We know that steographic projection defines a differentiable structure on $S^n$ by sending points on $S^n$ to hyperplane $\{x^{n+1}\}=0$. In fact, stereographic projection $\sigma_P: S^n- P\to R^n $ is a map which sends a point $X\in S^n- P$ to the unique point where PX intersect $R^n$, where P is N or S respectively.
Now , it can be calculated that $\sigma_N(x^1,x^2,...,x^{n+1})= \frac{1}{1-x^{n+1}}(x^1,x^2,...,x^n)$ and $\sigma_S(x^1,x^2,...,x^{n+1})= \frac{1}{1+x^{n+1}}(x^1,x^2,...,x^n)$ . Also , it is easy to show that $\{S^n- N,\sigma_N\}$,$\{S^n- S,\sigma_S\}$ defines a differentiable structure on $S^n$.

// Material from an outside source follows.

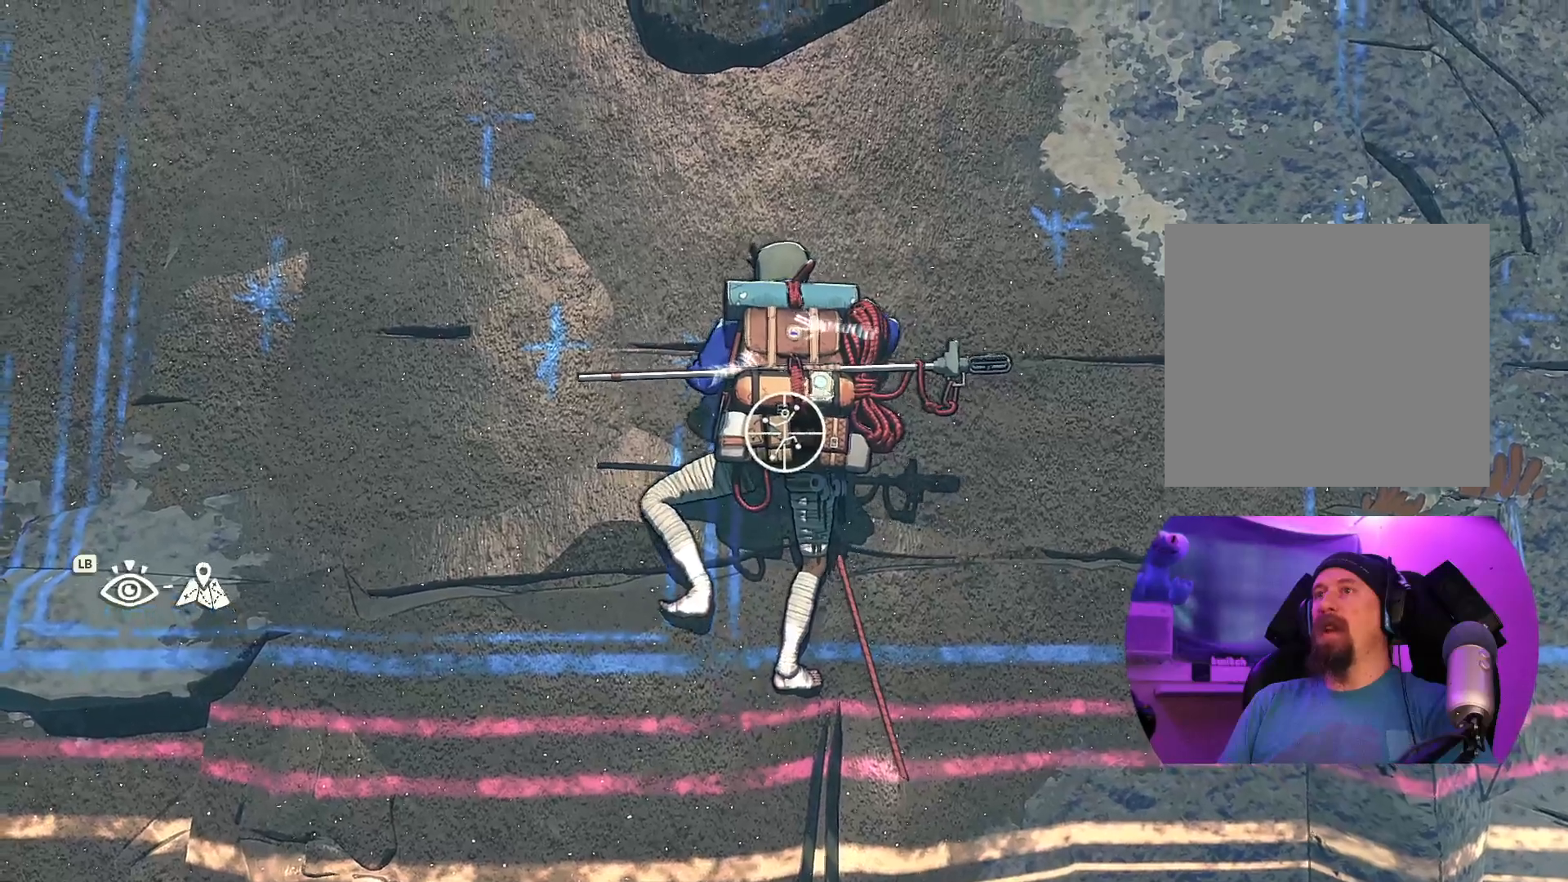
{"buttons": ["R1"], "left_stick": "down", "right_stick": "center", "events": [[350, "left_stick", "down"]]}
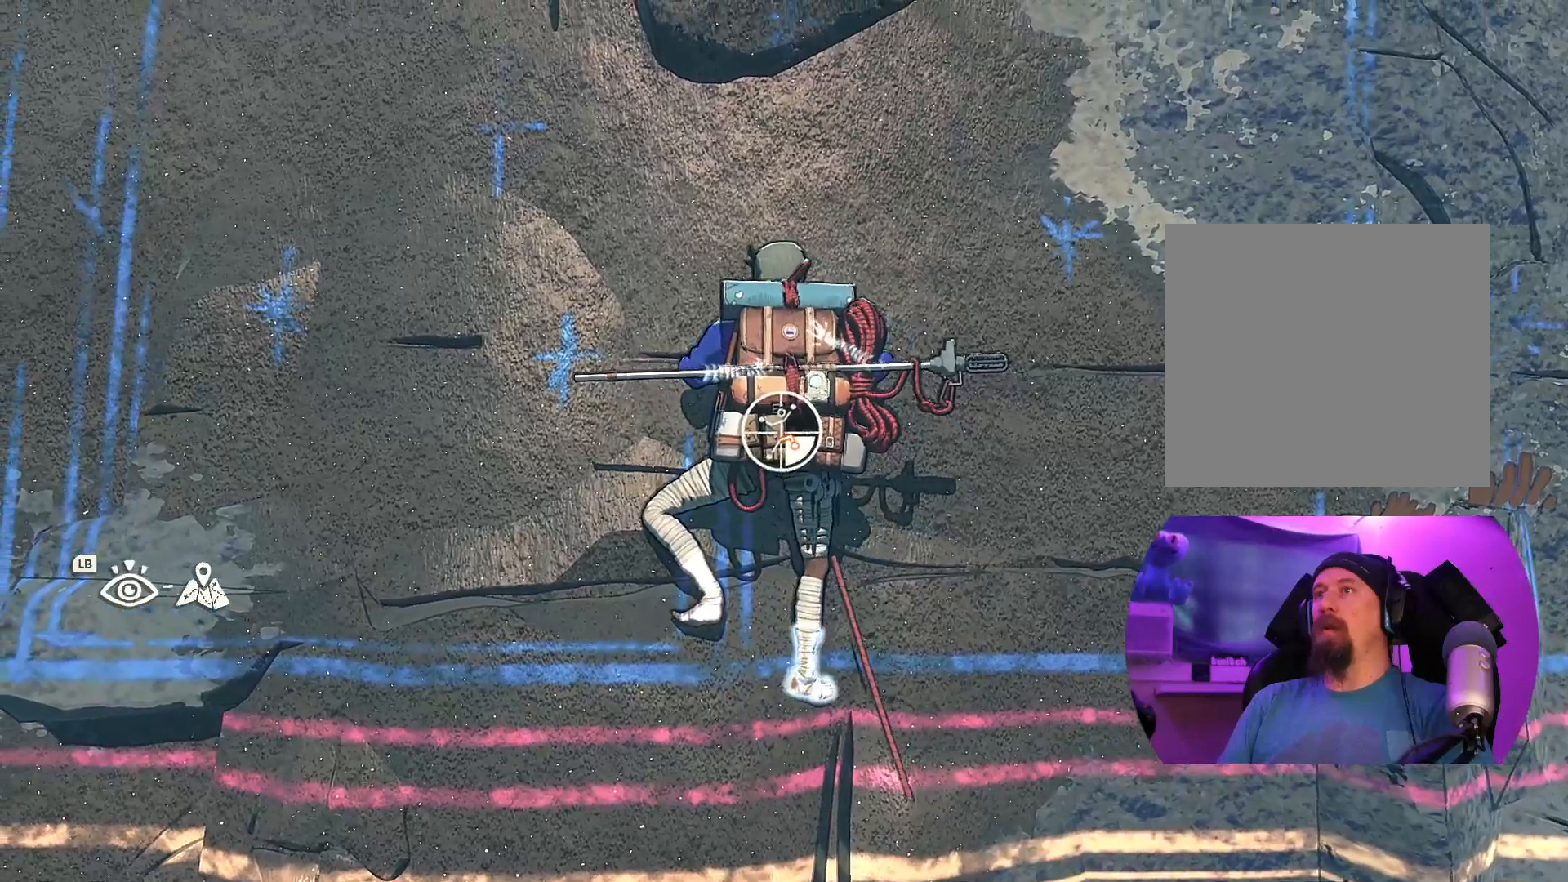
{"buttons": ["R1"], "left_stick": "up", "right_stick": "center", "events": [[167, "left_stick", "up"]]}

I was further asked to compute the coordinate representation for each of these maps below in stereographic coordinates and use this to show each map is smooth.
a) antipodal map $ a:S^n \to S^n $ that sends x to -x.
b) Hopf fibration projection $\pi:S^3\to S^2 $,defined by $\pi(z_1,z_2)=(2Re(z_1z_2),2Im(z_1\bar{z_2}),|z_1|^2-|z_2|^2)$ ,where $S^3$ is the unit sphere, $\{|z_1|^2+|z_2|^2=1\}$,in $C^2$.
I have no idea how to do this part . Can anyone help me with this part?
I'll sketch the Hopf fibration case, leaving you the antipodal map case.
The point of charts is that, locally, they give a way of thinking about a map $f:M\rightarrow N$ between two manifolds as a map between Euclidean spaces. More specifically, suppose $M$ is $m$-dimensional and $N$ is $n$-dimensional. Let $p\in M$ and choose a chart $(U,\varphi)$ around $p$ and a chart $(V,\rho)$ around $f(p)$. In other words, $\varphi:U\rightarrow \mathbb{R}^m$ is a homeomorphism onto an open subset of $\mathbb{R}^m$ and likewise for $\rho:V\rightarrow \mathbb{R}^n$.
Then the composition $\rho \circ f \circ \varphi^{-1}$ makes sense and actually defines a map from an open subset of $\mathbb{R}^m$ to $\mathbb{R}^n$. In this setting, we know how to make sense of the statement $\rho \circ f\circ \varphi^{-1}$ is smooth (or $C^1$, differentiable, etc) and we define the analytic properties of $f$ to be those of $\rho \circ f \circ \varphi^{-1}$.
Thus, in order to prove that $f:M\rightarrow N$ is $C^\infty$, we really have to show that for every point $p\in M$, $\rho \circ f \circ \varphi^{-1}$ is smooth.
Now, to your particular example, we must pick a point $p$ in $S^3$, pick charts around both $p$ and $\pi(p)$, and then compute the corresponding map from $\mathbb{R}^3$ to $\mathbb{R}^2$.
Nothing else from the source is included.